The Bee, which Teevan wrote with Hideki Noda has just opened in Japanese at the Suitengu Pit Theatre, Tokyo  before a seven city Japanese tour. Using Tsutsui Yasutaka's novel, Mushiriai, as a subject matter, the story revolves around a typical businessman who takes a wife and child hostage. Described in Time Out as ‘part slapstick comedy, part satire, part macabre dance’, Sarah Hemming in The Financial Times said that ‘Colin Teevan's adaptation, together with Hideki Noda's inventive production, draws links between comedy and pain, beauty and cruelty, particularly as associated with Japanese culture.’

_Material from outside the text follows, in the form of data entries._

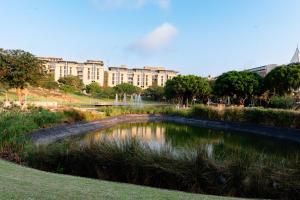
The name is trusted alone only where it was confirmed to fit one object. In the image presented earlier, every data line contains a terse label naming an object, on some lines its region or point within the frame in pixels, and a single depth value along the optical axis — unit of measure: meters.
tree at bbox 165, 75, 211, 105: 51.62
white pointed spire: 82.12
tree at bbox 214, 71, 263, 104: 44.20
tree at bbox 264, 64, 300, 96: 42.09
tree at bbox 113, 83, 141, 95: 73.51
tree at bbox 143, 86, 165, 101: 74.69
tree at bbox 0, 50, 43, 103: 30.19
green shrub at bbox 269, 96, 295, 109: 33.28
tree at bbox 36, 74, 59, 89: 58.45
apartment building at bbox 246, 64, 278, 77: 94.16
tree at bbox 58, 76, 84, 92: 77.59
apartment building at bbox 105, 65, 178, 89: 122.81
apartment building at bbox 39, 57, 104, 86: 116.06
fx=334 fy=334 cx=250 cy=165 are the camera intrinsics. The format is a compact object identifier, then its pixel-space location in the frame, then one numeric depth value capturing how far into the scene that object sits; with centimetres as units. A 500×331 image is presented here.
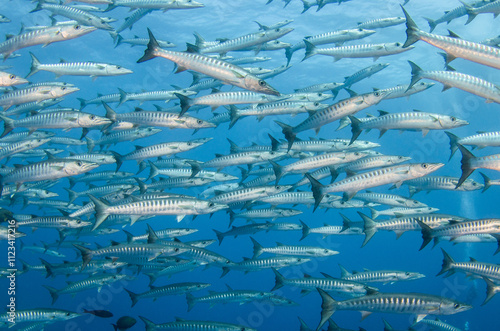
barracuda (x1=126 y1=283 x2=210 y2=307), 807
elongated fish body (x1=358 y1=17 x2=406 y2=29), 927
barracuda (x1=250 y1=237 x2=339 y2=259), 886
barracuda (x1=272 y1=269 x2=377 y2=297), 733
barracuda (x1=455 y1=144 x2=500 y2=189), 458
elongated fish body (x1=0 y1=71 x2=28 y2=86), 559
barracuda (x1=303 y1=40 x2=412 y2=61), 732
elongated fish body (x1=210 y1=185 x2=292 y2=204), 720
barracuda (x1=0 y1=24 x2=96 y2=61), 579
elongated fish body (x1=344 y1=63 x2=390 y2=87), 917
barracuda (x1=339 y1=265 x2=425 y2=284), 795
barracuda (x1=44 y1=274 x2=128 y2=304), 826
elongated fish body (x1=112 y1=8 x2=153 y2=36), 973
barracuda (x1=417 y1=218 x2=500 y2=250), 499
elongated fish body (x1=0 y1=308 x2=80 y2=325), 726
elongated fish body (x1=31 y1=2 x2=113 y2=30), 786
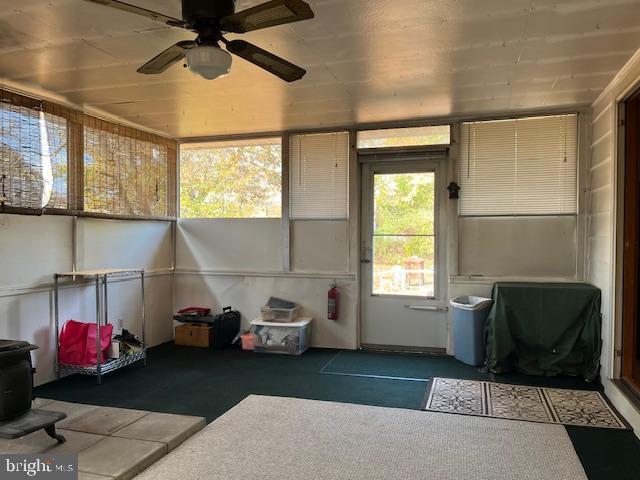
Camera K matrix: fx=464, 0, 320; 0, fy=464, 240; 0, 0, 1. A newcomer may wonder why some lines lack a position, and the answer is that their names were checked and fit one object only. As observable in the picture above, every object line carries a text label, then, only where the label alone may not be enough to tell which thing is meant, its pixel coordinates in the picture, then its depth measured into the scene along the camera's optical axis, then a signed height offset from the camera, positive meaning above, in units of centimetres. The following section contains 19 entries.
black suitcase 511 -102
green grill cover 390 -80
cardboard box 516 -111
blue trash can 428 -86
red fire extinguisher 502 -71
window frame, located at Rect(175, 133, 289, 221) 528 +95
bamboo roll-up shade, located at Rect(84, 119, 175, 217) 439 +68
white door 491 -20
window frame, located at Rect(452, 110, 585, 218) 436 +88
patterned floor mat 309 -121
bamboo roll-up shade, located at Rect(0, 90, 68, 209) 356 +66
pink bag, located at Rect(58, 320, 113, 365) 389 -91
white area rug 240 -122
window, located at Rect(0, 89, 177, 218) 362 +68
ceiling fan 187 +91
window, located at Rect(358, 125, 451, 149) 481 +106
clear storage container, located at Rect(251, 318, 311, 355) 485 -106
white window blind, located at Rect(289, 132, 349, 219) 512 +68
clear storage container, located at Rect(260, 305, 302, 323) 503 -85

Kafka’s Monkey, an adaptation of Kafka’s Report to the Academy, opens this week in Tokyo too at the Setagaya Theatre  at the start of its third world tour taking in Taipei, Turkey, France and finishing at the Warwick Arts Centre at the end of May. The Young Vic describes the play as ‘A witty, heart-rending and ironic tale of forced assimilation into an alien culture, Kafka’s Monkey places a startling mirror in front of a modern day audience.’